Wahl aus fünf Farbtönen der Farbexpertin

«Ihre Farbvorschläge sind aus denkmalpflegerischer Sicht zu knallig. Die Baukommission hat deshalb beschlossen, dass die Fassadenfarbe aus einem der fünf von der Farbexpertin vorgeschlagenen Farbtöne ausgewählt werden muss. Andernfalls wird die Baubewilligung widerrufen», zitiert Schlegel aus dem Schreiben. Ausserdem sei er dazu aufgefordert worden, ein neues Baugesuch für das Gerüst einzugeben oder selbiges zu demontieren. «So geht es nicht weiter», habe er sich gesagt und liess das Gerüst vergangene Woche kurzerhand abbauen. Schliesslich lasse er sich nicht «bevogten».
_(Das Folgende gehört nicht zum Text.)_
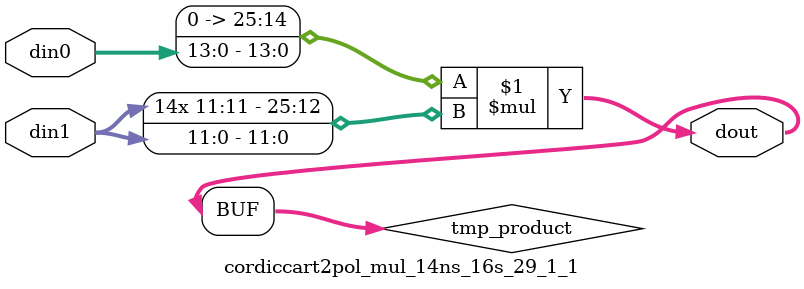
<source format=v>

`timescale 1 ns / 1 ps

 module cordiccart2pol_mul_14ns_16s_29_1_1(din0, din1, dout);
parameter ID = 1;
parameter NUM_STAGE = 0;
parameter din0_WIDTH = 14;
parameter din1_WIDTH = 12;
parameter dout_WIDTH = 26;

input [din0_WIDTH - 1 : 0] din0; 
input [din1_WIDTH - 1 : 0] din1; 
output [dout_WIDTH - 1 : 0] dout;

wire signed [dout_WIDTH - 1 : 0] tmp_product;

























assign tmp_product = $signed({1'b0, din0}) * $signed(din1);










assign dout = tmp_product;





















endmodule

</source>
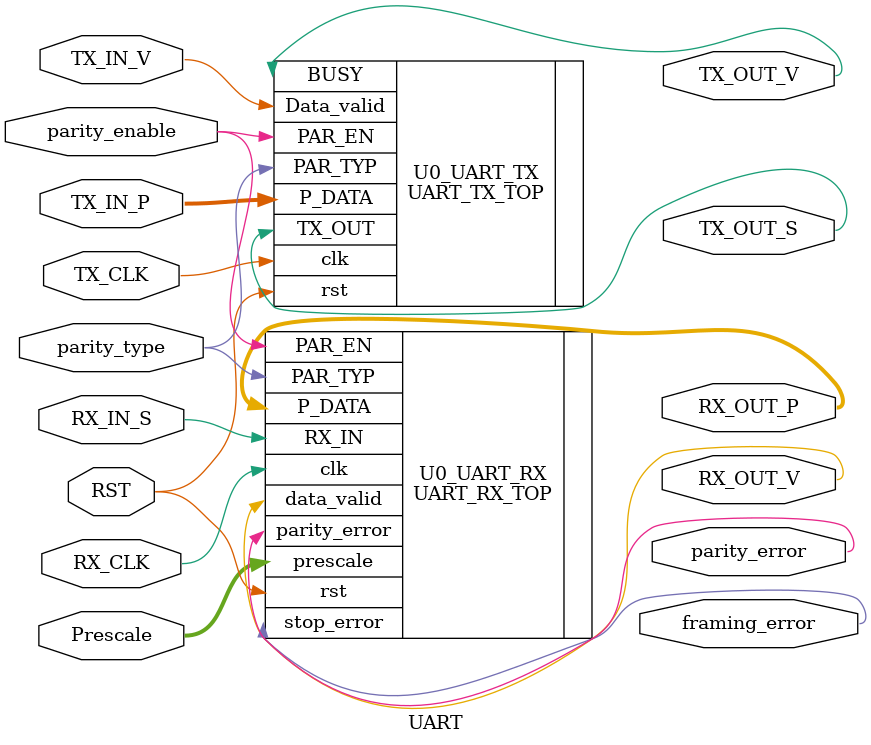
<source format=v>
module UART #(
    parameter DATA_WIDTH = 8
)(
    input   wire                          RST,
    input   wire                          TX_CLK,
    input   wire                          RX_CLK,
    input   wire                          RX_IN_S,
    output  wire   [DATA_WIDTH-1:0]       RX_OUT_P, 
    output  wire                          RX_OUT_V,
    input   wire   [DATA_WIDTH-1:0]       TX_IN_P, 
    input   wire                          TX_IN_V, 
    output  wire                          TX_OUT_S,
    output  wire                          TX_OUT_V,  
    input   wire   [5:0]                  Prescale, 
    input   wire                          parity_enable,
    input   wire                          parity_type,
    output  wire                          parity_error,
    output  wire                          framing_error
);

//==================== TX Instance ====================
UART_TX_TOP U0_UART_TX (
    .clk        (TX_CLK),
    .rst        (RST),
    .P_DATA     (TX_IN_P),
    .Data_valid (TX_IN_V),
    .PAR_EN     (parity_enable),
    .PAR_TYP    (parity_type), 
    .TX_OUT     (TX_OUT_S),
    .BUSY       (TX_OUT_V)
);

//==================== RX Instance ====================
UART_RX_TOP U0_UART_RX (
    .clk          (RX_CLK),
    .rst          (RST),
    .RX_IN        (RX_IN_S),
    .prescale     (Prescale),
    .PAR_EN       (parity_enable),
    .PAR_TYP      (parity_type),
    .P_DATA       (RX_OUT_P), 
    .data_valid   (RX_OUT_V),
    .parity_error (parity_error),
    .stop_error   (framing_error)
);

endmodule

</source>
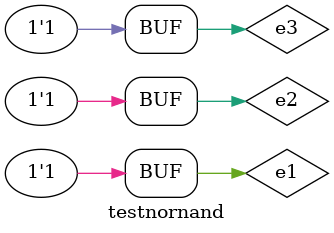
<source format=v>

module metodonornand (s4,e1,e2,e3);

output s4;
input  e1,e2,e3;

assign s4 = ~(e1 | e2 | e3);

endmodule



module testnornand;

reg e1,e2,e3;
wire s1,s,s2,s3,s4;

metodonornand NORNAND1 ( s1,e1,e1,e1 );
metodonornand NORNAND2 ( s,e2,e2,e2 );
metodonornand NORNAND3 ( s2,e3,e3,e3 );
metodonornand NORNAND4 ( s3,s1,s,s2 );
metodonornand NORNAND5 ( s4,s3,s3,s3 );



initial begin:start
      e1=0; e2=0; e3=0;
		
end

initial begin:main

   #1 $display (" Tabela verdade da porta NOR com 3 entradas utilizando portas NAND ");
   #1 $display (" ~(e1 | e2 | e3) = s ");
	
	$monitor (" %b | %b | %b = %b ", e1,e2,e3,s4);
	   #1 e1=0;    e2=0;    e3=1;
      #1 e1=0;    e2=1;    e3=0;
      #1 e1=0;    e2=1;    e3=1;
		#1 e1=1;    e2=0;    e3=0;
		#1 e1=1;    e2=0;    e3=1;
		#1 e1=1;    e2=1;    e3=0;
		#1 e1=1;    e2=1;    e3=1;

	
end

endmodule

/* registrando o modulo
  Tabela verdade da porta NOR com 3 entradas utilizando portas NAND 
     ~(e1 | e2 | e3) = s 
     0 | 0 | 0 = 1 
     0 | 0 | 1 = 1 
     0 | 1 | 0 = 1 
     0 | 1 | 1 = 1 
     1 | 0 | 0 = 1 
     1 | 0 | 1 = 1 
     1 | 1 | 0 = 1 
     1 | 1 | 1 = 0 
    
     ----jGRASP: operation complete.
    */

</source>
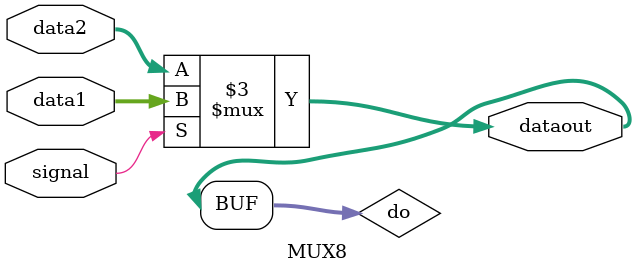
<source format=v>
module MUX8(
  data1,
  data2,
  signal,
  dataout
  );
  
  
input[7:0] data1;
input[7:0] data2;
input signal;
output[7:0] dataout;

reg[7:0] do;

always@(*)
begin
  if(signal)
    do = data1;
  else
    do = data2;
end

assign dataout = do;

endmodule 
</source>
«Die Denkmalpfleger und die Baubehörde sollten eigentlich nur beratend tätig sein und dem Eigentümer das Recht belassen, eine Farbwahl einzubringen, statt ihm eine aufzuzwingen.» In Tat und Wahrheit würden sie aber ihre Kompetenzen ausreizen, wenn nicht gar überschreiten, sagt Schlegel. Das Schmalzhaus sei das einzige Haus auf dem Hofplatz, dessen Fassade noch nicht renoviert worden sei. Das BUV habe dies verhindert.
 

Baubewilligung an Bedingungen geknüpft

Die Stadt vertritt eine andere Auffassung. Die Baubewilligung für die Fassadenrenovation des Hauses an der Marktgasse enthalte die Auflage, dass die Farbgebung abschliessend durch die Altstadtberatung beurteilt werde. Im Streitfall entscheide die Baukommission, erklärt Renato Tamburlini, Leiter Hochbau.
 

Kein Konzept für die Farbwahl

Die Wahl der richtigen Farbe werde im Einzelfall getroffen. «Ein Konzept existiert nicht», sagt Tamburlini. Neben der Einfügung in die Häuserzeile würden bei der Farbwahl nach Möglichkeit auch persönliche Präferenzen der Bauherrschaft berücksichtigt. Im vorliegenden Fall seien deutlich mehr als fünf Farben diskutiert worden.

«Da aber kein Konsens über die Farbintensität gefunden werden konnte, hat die Baukommission dem Hauseigentümer letztlich die Wahl aus fünf Farbtönen vorgeschlagen», erklärt er. Die von Ferdi Schlegel gewünschte Farbe entspreche nicht den in der Wiler Altstadt praktizierten denkmalpflegerischen Grundsätzen mit eher dezenten Farbtönen und einer geringen Sättigung. «Die Fachmeinung dazu ist eindeutig.»

«Das ist eine Geringschätzung von Privaten, die Geld in die Hand nehmen, um die Altstadt schöner zu machen», sagt der Bauherr. Wie es nun weitergeht, ist unklar. Bezüglich des weiteren Vorgehens hält sich Schlegel bedeckt.